John McAfee 'It was like that time I hired that Bangkok prostitute; to do my taxes, while I fucked my accountant'
Summary: I don't understand how sequences work (that they are not *supposed* to stay in sync and this should never be assumed), so like the typical bad workman I blame the tool and dismiss it as 'a toy'.
The tool you should be blaming is yourself.
I am a fan of Postgresql. I prefer it whenever using it is supported.
However, I often find that most LAMP stack apps were written only for mysql. For example, Wordpress was originally written for MySQL only, but now it supports Postgresql but few hosting companies set it up using Postgresql.
If I were to write a new LAMP app or any database driven app, I would probably develop with Postgresql as the primary DB. Why? Because then my installer could install the database too with no problems with licensing or distribution rights.
If you're working with an application which hasn't been engineered for database portability, yes, it can be a complete pain.
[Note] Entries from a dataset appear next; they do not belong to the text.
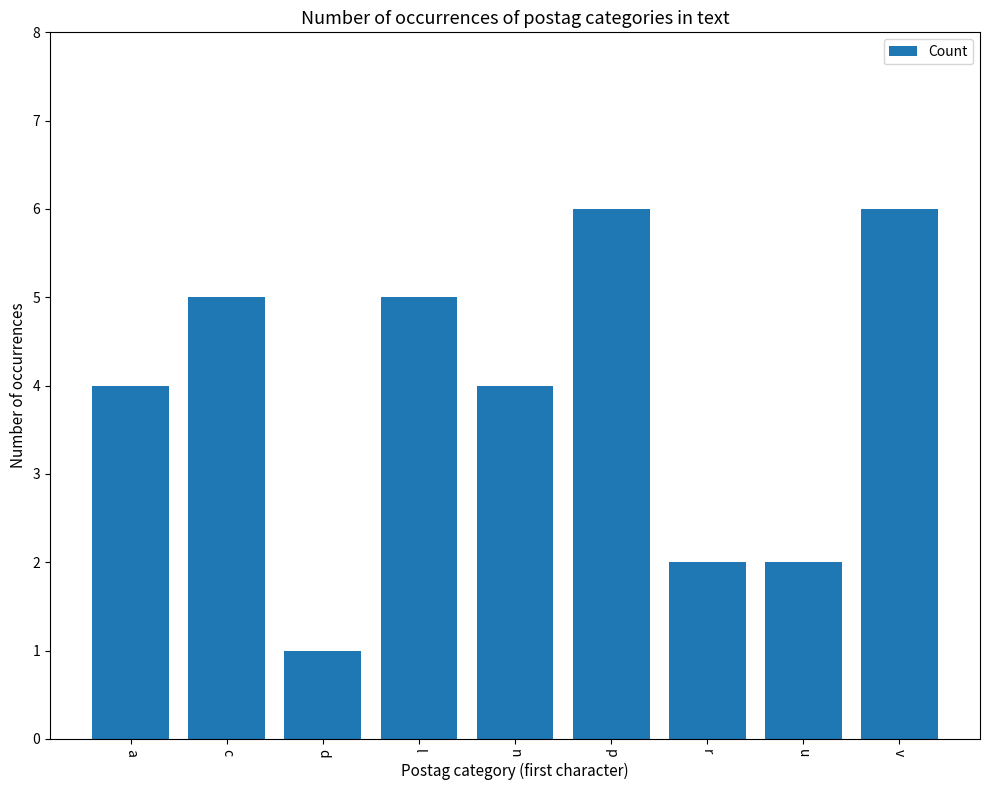

What is the greatest value displayed?

6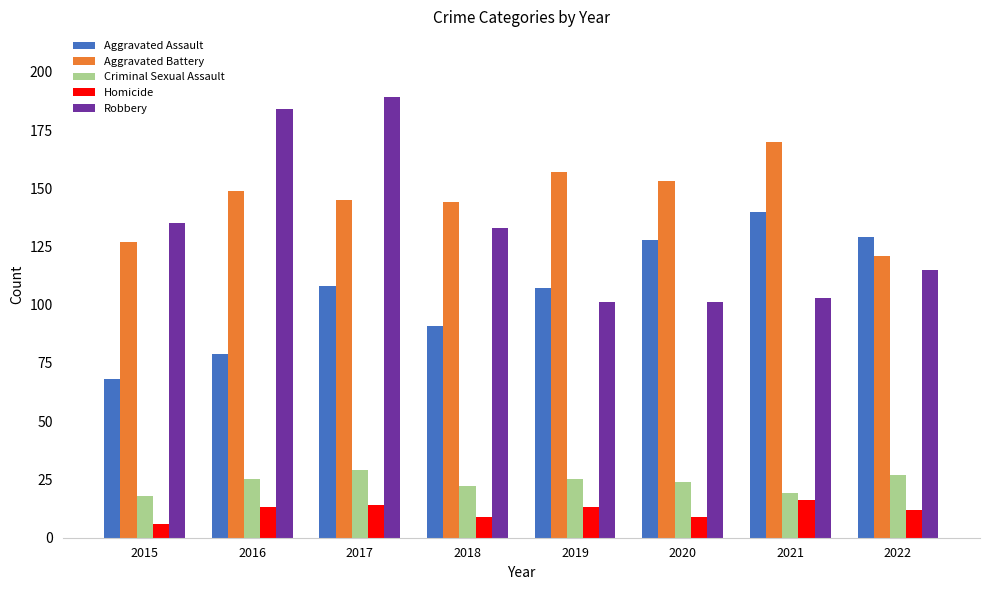

What is the total value across all series at 2022?

404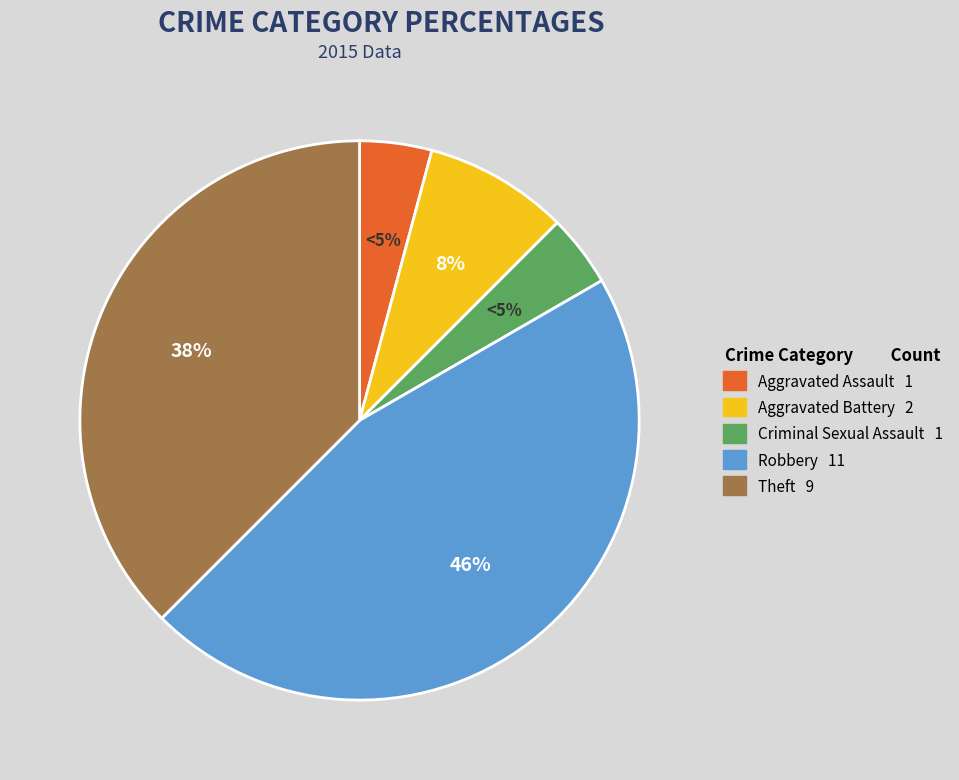

To the nearest percent, what is the difference between the largest and smallest slice percentages?

42%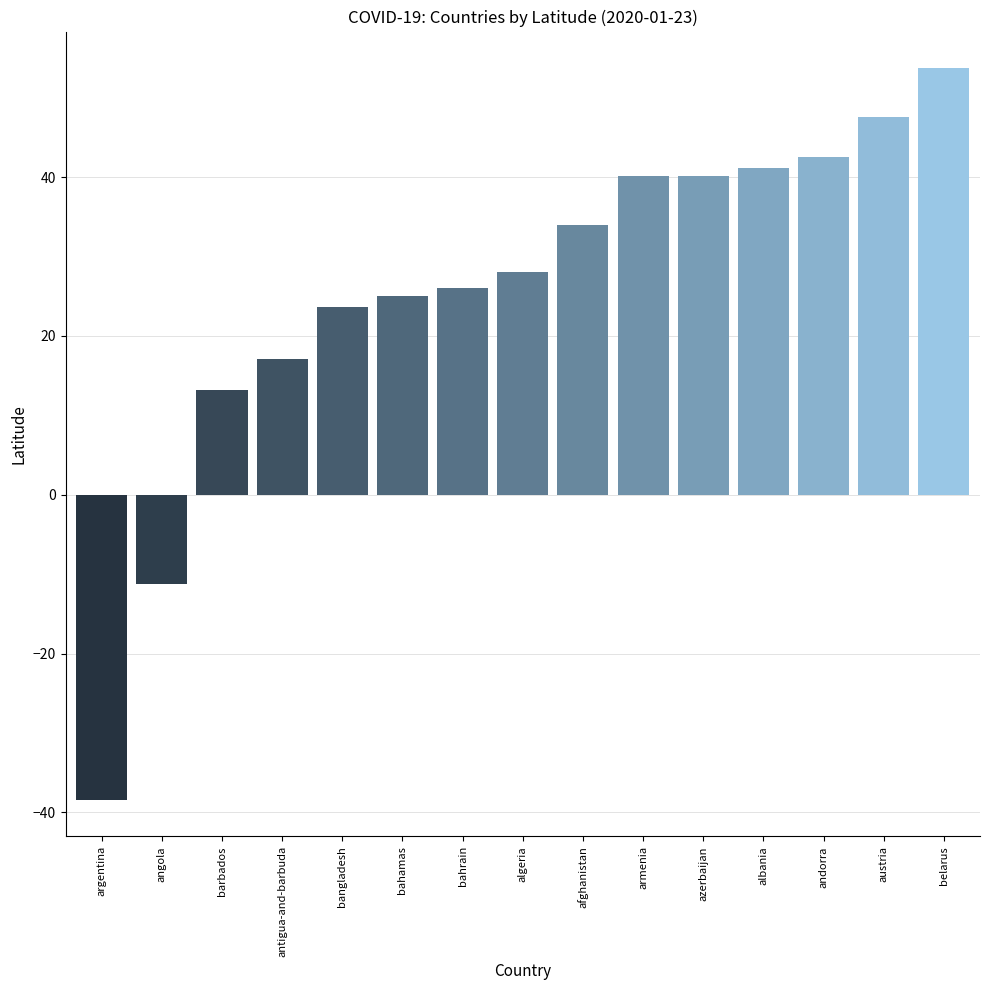

Between antigua-and-barbuda and andorra, which is larger?

andorra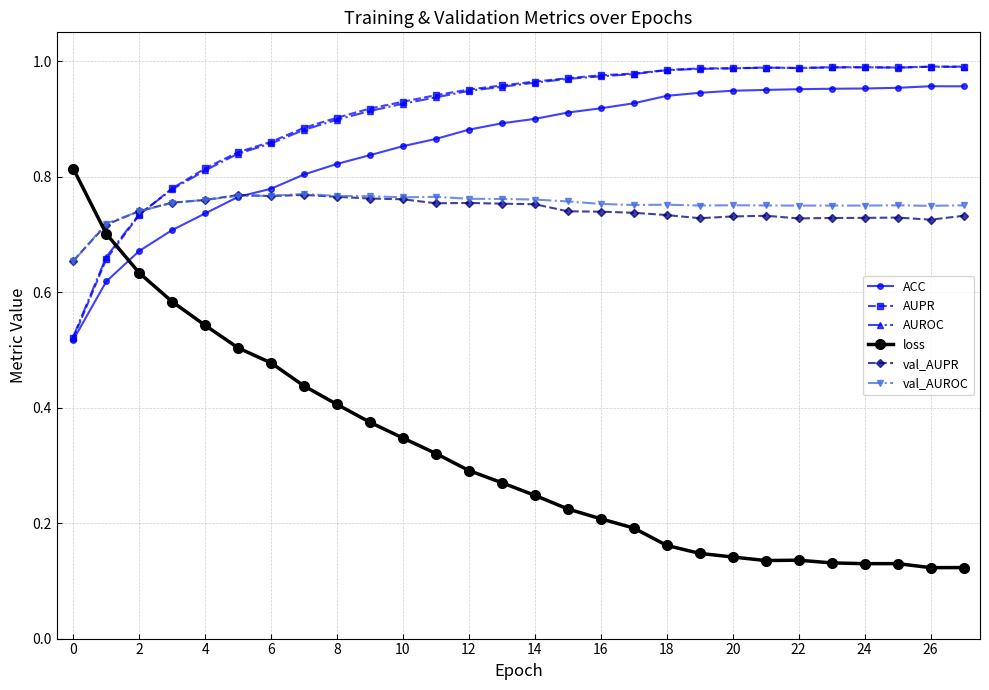

How many intersections are there between loss and AUROC?

1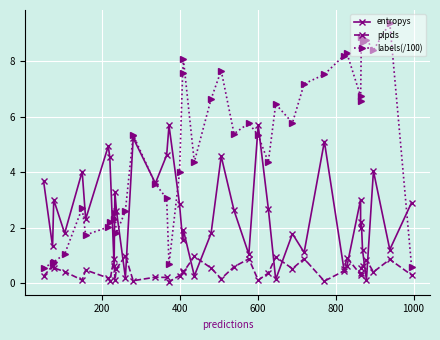

Which series has the largest total across all categories?

labels(/100)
Which is why a good software engineer, embarking on what may be a long-lived application, designs for database portability. You know those 'special features' your favourite RDBMS offers? They're called 'vendor lock-in', and you should avoid them.
I'm old enough to remember when discussions on Slashdot were well informed.
The problem is that database abstraction (at the level sufficient to throw a switch to change DB platforms) carries a performance price. If you've scaled your business to the point that you "need" SQL Server (as if it outperforms mysql), as the OP was suggesting, you have probably de-abstracted yourself to the point that swapping DBs will be a serious pain.
Testing pOST
The problem? Same as 32-bit "classic UNIX" has with UTC timeclock, albeit in MySQL (unless they fix it, & it's even present in the 64-bit offering as well iirc) -> http://en.wikipedia.org/wiki/Year_2038_problem
---
PERTINENT QUOTE/EXCERPT:
"MySQL database's inbuilt functions like UNIX_TIMESTAMP() will return 0 after 03:14:07 UTC on 19 January 2038"
---
* &, "there ya go"...
APK
P.S.=> THIS, needs a "fix", bad... apk
MySQL is used predominately because it's very simple. It's good for simple minds, and there are a lot of simple minds. People with bigger brains usually gravitate toward more advanced tools. They use PostgreSQL. Comparing MySQL and PostgreSQL is just dumb. They are both databases that use the SQL syntax for queries. After that the similarities end.